All public types and members require a <summary> XML doc comment:

/// <summary>
/// Creates a new issue in the tracker.
/// </summary>

PR Process

  1. Push your branch — the pre-push gate runs automatically.

    git push origin squad/{issue-number}-{slug}
  2. Open a PR targeting dev. Reference the issue in the body:

    Closes #{issue-number}
    
  3. If you worked as a squad member, note it in the PR description:

    Working as Frodo (Tech Writer)
    
  4. CI must be green before the PR is reviewed. If CI fails, fix it before requesting review.

  5. Review sequence:

    • Aragorn (Lead) always reviews.
    • Domain specialists are added depending on which files changed (Legolas for UI, Sam for backend, Gimli/Pippin for tests, Boromir for CI/CD, Gandalf for security).
  6. Merge method: Squash merge into dev (gh pr merge {N} --squash --delete-branch) after all checks pass and approval is received.

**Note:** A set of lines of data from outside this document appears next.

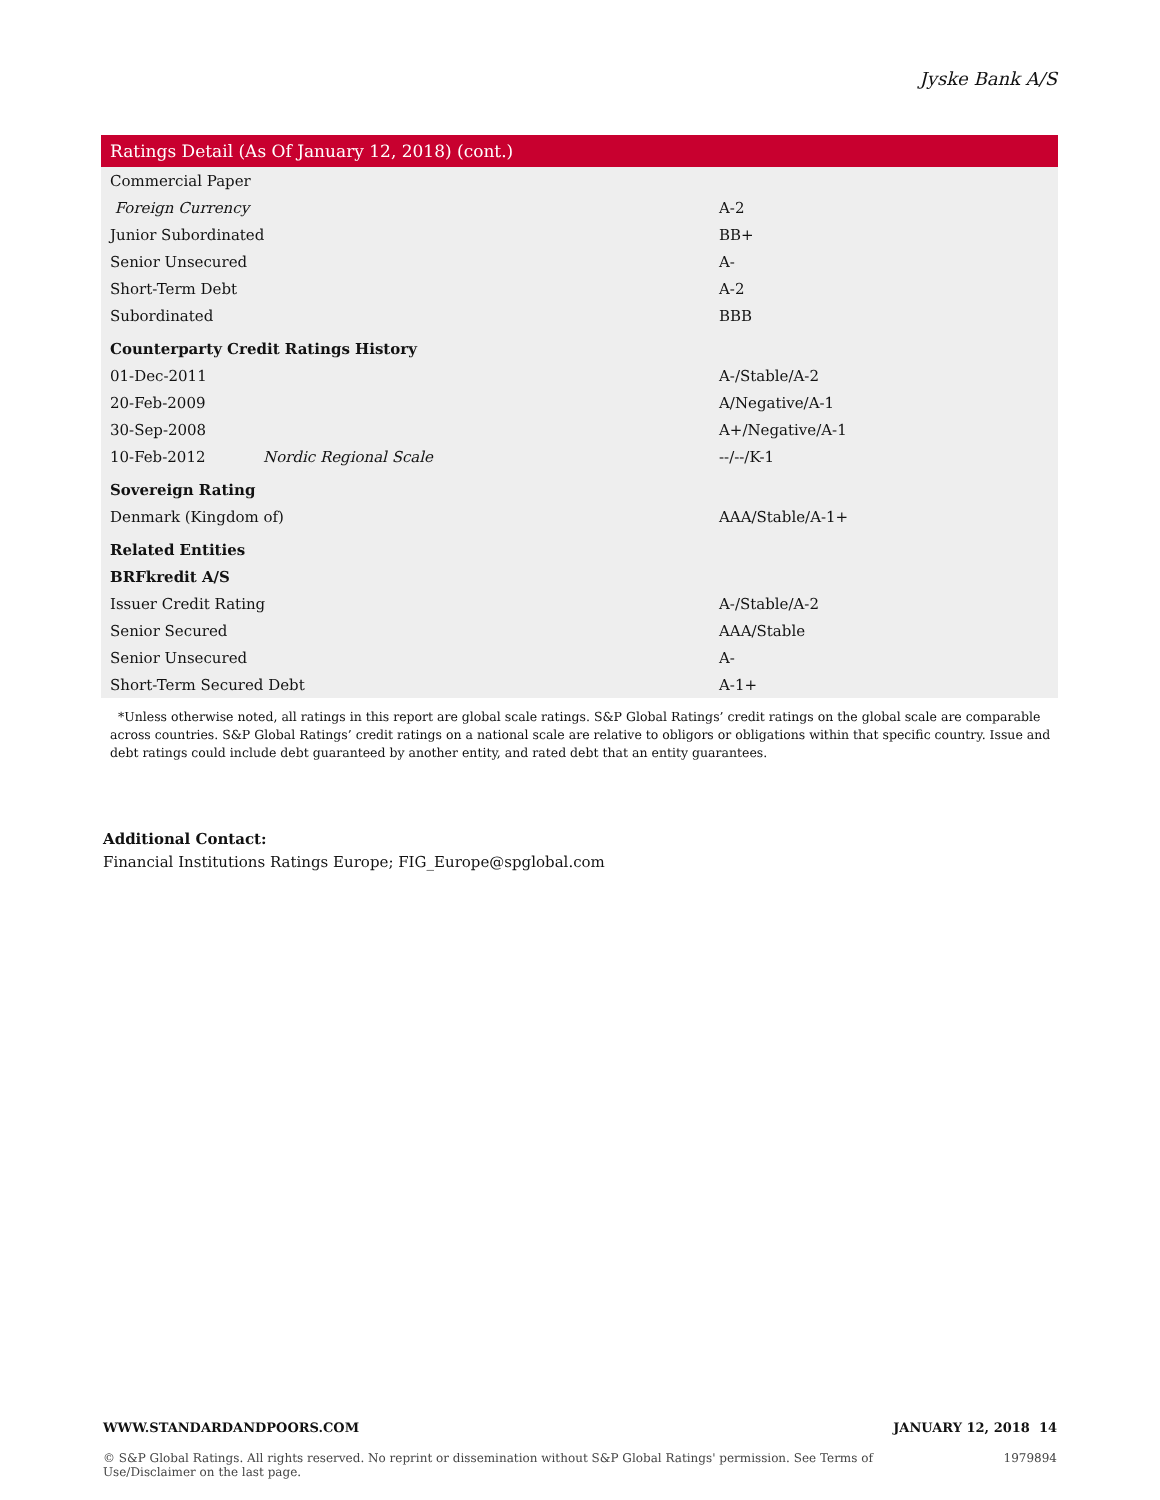Jyske Bank A/S
| Ratings Detail (As Of January 12, 2018) (cont.) | | |
| --- | --- | --- |
| Commercial Paper | | |
| Foreign Currency | | A-2 |
| Junior Subordinated | | BB+ |
| Senior Unsecured | | A- |
| Short-Term Debt | | A-2 |
| Subordinated | | BBB |
| Counterparty Credit Ratings History | | |
| 01-Dec-2011 | | A-/Stable/A-2 |
| 20-Feb-2009 | | A/Negative/A-1 |
| 30-Sep-2008 | | A+/Negative/A-1 |
| 10-Feb-2012 | Nordic Regional Scale | --/--/K-1 |
| Sovereign Rating | | |
| Denmark (Kingdom of) | | AAA/Stable/A-1+ |
| Related Entities | | |
| BRFkredit A/S | | |
| Issuer Credit Rating | | A-/Stable/A-2 |
| Senior Secured | | AAA/Stable |
| Senior Unsecured | | A- |
| Short-Term Secured Debt | | A-1+ |
*Unless otherwise noted, all ratings in this report are global scale ratings. S&P Global Ratings’ credit ratings on the global scale are comparable across countries. S&P Global Ratings’ credit ratings on a national scale are relative to obligors or obligations within that specific country. Issue and debt ratings could include debt guaranteed by another entity, and rated debt that an entity guarantees.
Additional Contact:
Financial Institutions Ratings Europe; FIG_Europe@spglobal.com
WWW.STANDARDANDPOORS.COM JANUARY 12, 2018 14
© S&P Global Ratings. All rights reserved. No reprint or dissemination without S&P Global Ratings' permission. See Terms of Use/Disclaimer on the last page. 1979894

Releases are promoted from dev to main via merge commit using the Squad Promote workflow.


Troubleshooting

Build fails on warnings in Release but not Debug

Release mode promotes warnings to errors (TreatWarningsAsErrors=true). Common culprits:

  • CS8600 / CS8602 — nullable reference: add ? annotations or null checks.
  • CS0618 — obsolete API: update to the recommended replacement shown in the warning message.
  • IDE analysers — check .editorconfig for rules that become errors in Release.

Docker is not running (Gate 4 hard block)

Start Docker Desktop (or sudo systemctl start docker on Linux), then re-run your push.

AppHost.Tests times out or hangs

AppHost.Tests boots the full Aspire stack. If the app does not become healthy within the timeout:

  • Confirm Docker is running and has enough resources (at least 4 GB RAM allocated).
  • Check that your MongoDB Atlas connection string is in User Secrets (dotnet user-secrets list --project src/Web).
  • Look at Aspire DCP logs for startup errors; the test output includes them on failure.
  • If a port conflict exists (default port 7043), close any other process using that port.

AppHost.Tests Playwright tests fail

  • Playwright browsers are downloaded automatically on first run. If that download is interrupted, delete tests/AppHost.Tests/bin/ and rebuild.
  • Some tests depend on Auth0 test credentials. Confirm Auth0:Domain, Auth0:ClientId, and Auth0:ClientSecret are present in User Secrets.

AppHost.Tests Playwright tests are intermittently flaky

Playwright E2E tests run against a live Aspire application and can exhibit timing-related failures when the full suite runs in parallel. A test that fails on one run may pass on the next. If you see a single test failure in AppHost.Tests:

  1. Re-run the test project in isolation to confirm it passes:
    dotnet test tests/AppHost.Tests/AppHost.Tests.csproj --configuration Release --no-build
  2. If the same test fails consistently in isolation (not just in the full suite), investigate the failure — it likely points to a real regression.
  3. If the test only fails in the full suite run, it is a known flakiness issue. Re-run AppHost.Tests once more. If it passes, proceed with your push.
  4. If you cannot get AppHost.Tests to pass after three full-suite runs, open a draft PR, tag it squad:pippin, and ask for help — do not push a broken suite.

git push never triggers the hook

The hook is not installed. Run:

bash scripts/install-hooks.sh

Then verify:

ls -la .git/hooks/pre-push

The file should be executable (-rwxrwxr-x or similar).

Hook prompt does not appear (no interactive terminal)

The hook reads prompts from /dev/tty so that it works even when stdin is a pipe (as Git uses). If you are running inside a tool that suppresses TTY, you may not see prompts — in that case push from a standard terminal.